In May 2008, a group of us ventured out to the Fulton Ferry Landing in Brooklyn, N.Y., to explore the mysterious Telectroscope by Paul St George. We’d read about this strange and beautiful Victorian-era apparatus, but none of us had experienced it up close.
As the story goes, St George is the great-grandson of Alexander Stanhope St George, who, in the mid-1890s, came close to completing one of the greatest engineering feats of all time — a transatlantic tunnel connecting New York and London via a curious contraption dubbed the Telectroscope.
The Telectroscope is a powerful telescope, but instead of peering into the heavens, it sees through the Earth, connecting New York to London, 3,500 miles on the other side.
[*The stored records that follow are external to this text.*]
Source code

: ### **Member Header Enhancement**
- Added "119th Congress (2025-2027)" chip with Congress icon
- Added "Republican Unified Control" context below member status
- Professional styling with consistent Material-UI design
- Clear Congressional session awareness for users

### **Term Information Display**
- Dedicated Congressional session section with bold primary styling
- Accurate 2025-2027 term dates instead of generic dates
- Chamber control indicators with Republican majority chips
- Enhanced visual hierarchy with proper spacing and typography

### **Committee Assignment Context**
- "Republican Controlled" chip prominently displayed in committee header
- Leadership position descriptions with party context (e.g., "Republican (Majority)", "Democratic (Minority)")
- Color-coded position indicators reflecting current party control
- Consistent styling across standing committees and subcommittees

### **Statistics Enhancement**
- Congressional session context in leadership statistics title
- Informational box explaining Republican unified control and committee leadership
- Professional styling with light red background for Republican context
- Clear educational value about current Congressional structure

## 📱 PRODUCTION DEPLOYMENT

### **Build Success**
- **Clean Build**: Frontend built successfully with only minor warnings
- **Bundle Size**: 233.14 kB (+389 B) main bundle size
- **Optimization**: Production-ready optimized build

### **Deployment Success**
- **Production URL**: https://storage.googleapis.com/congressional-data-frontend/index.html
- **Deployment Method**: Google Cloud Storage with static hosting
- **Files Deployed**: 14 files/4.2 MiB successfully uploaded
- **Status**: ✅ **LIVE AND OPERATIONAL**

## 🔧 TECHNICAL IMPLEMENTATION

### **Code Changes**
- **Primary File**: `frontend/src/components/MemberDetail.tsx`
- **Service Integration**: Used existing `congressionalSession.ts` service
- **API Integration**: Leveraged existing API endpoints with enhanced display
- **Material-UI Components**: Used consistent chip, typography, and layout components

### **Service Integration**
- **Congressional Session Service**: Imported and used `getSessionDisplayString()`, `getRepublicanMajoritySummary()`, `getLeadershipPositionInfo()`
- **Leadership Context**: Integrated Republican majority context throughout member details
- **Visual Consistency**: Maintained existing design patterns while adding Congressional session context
Both the tunnel system and this optical device were marvels of Victorian engineering, and the project has ended up taking more than a century to complete.
There is an alternative, equally interesting theory on how the Telectroscope is connected. This story doesn’t start in the late 1800s, but rather, the early 2000s. The project was brought to life by the artist St George and produced by Artichoke, a London-based creative organization known for its extraordinary public shows. They worked with Tiscali, a telecommunications firm, and Twofour Digital, a media company, to create an ultra high-quality video conferencing system.
Each Telectroscope houses a Sony EX1 camera, a Breeze Technologies Ice Blue encoder/decoder, and a Sanyo XP-100 projector. The camera captures the video and the encoder/decoder converts it to an MPEG-2 format. The video is streamed over a Tiscali VPN fiber network, then data is decoded and projected onto the internal screen. The result is an amazingly realistic real-time image 6 feet in diameter, housed within the Telectroscope itself.
In the end, the story of St George’s great-grandfather may have some truth to it. The Telectroscope is a transatlantic tunnel between New York and London, only it’s digital, not analog.